When the word "coordinate" shows up in a line of the data below, copy that whole line.

MATERIAL SUPPLIED
★ ★ ★ ★ ★

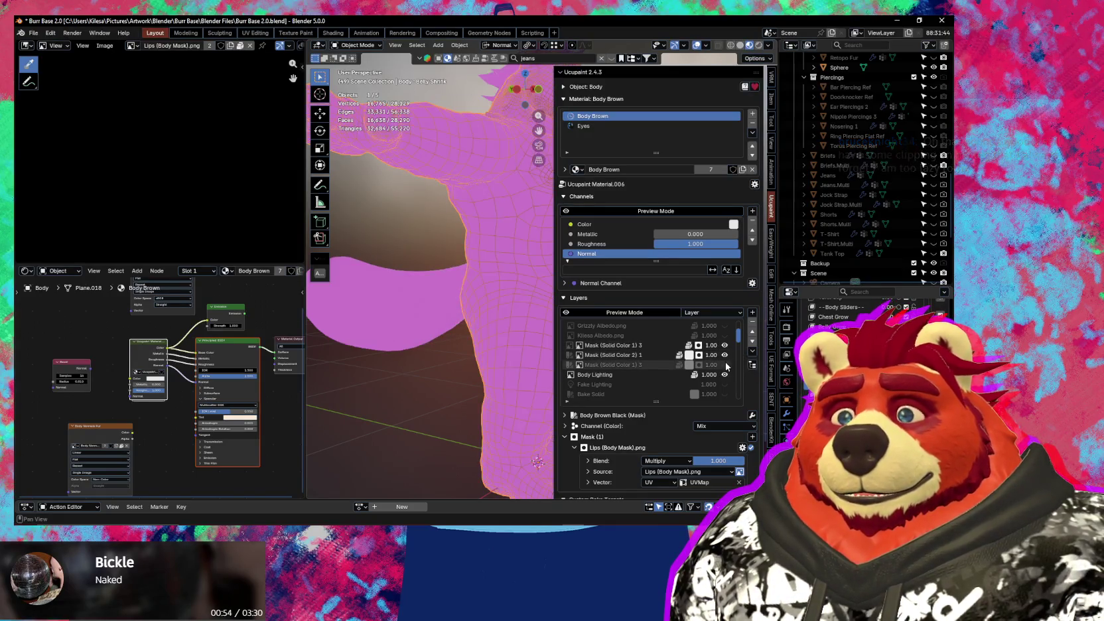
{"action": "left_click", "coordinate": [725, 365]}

★ ★ ★ ★ ★

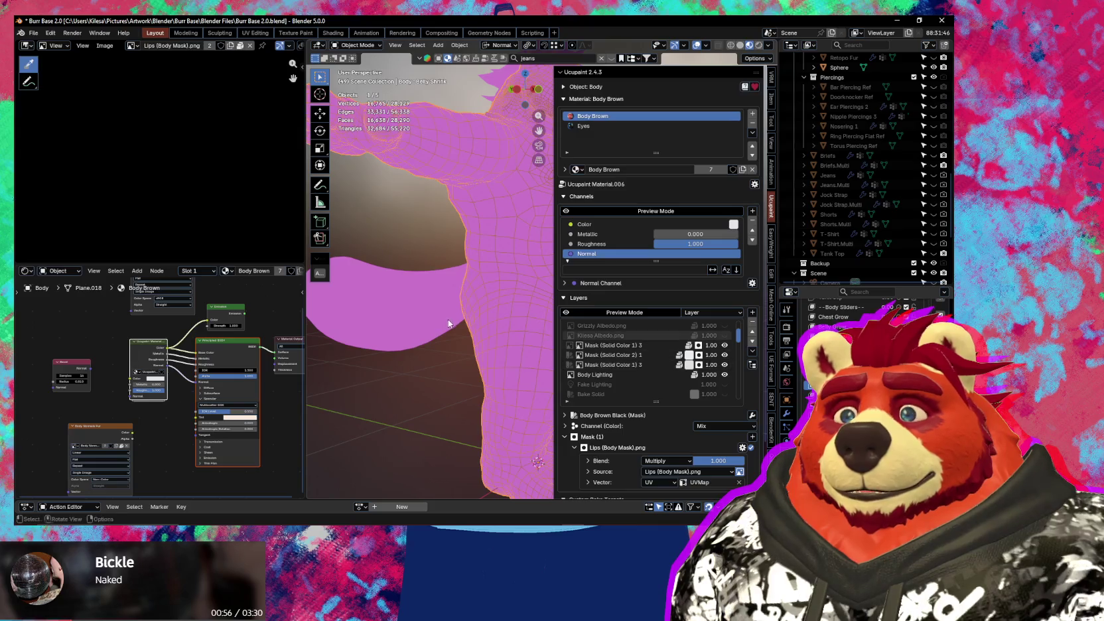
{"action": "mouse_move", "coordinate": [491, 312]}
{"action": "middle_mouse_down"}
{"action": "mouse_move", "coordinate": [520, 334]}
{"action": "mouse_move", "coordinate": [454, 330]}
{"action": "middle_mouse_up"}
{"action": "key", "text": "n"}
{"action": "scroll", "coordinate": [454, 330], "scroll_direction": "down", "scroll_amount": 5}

★ ★ ★ ★ ★

PROBLEM SOLUTION
{"action": "left_click", "coordinate": [725, 365]}
{"action": "mouse_move", "coordinate": [491, 312]}
{"action": "mouse_move", "coordinate": [520, 334]}
{"action": "mouse_move", "coordinate": [454, 330]}
{"action": "scroll", "coordinate": [454, 330], "scroll_direction": "down", "scroll_amount": 5}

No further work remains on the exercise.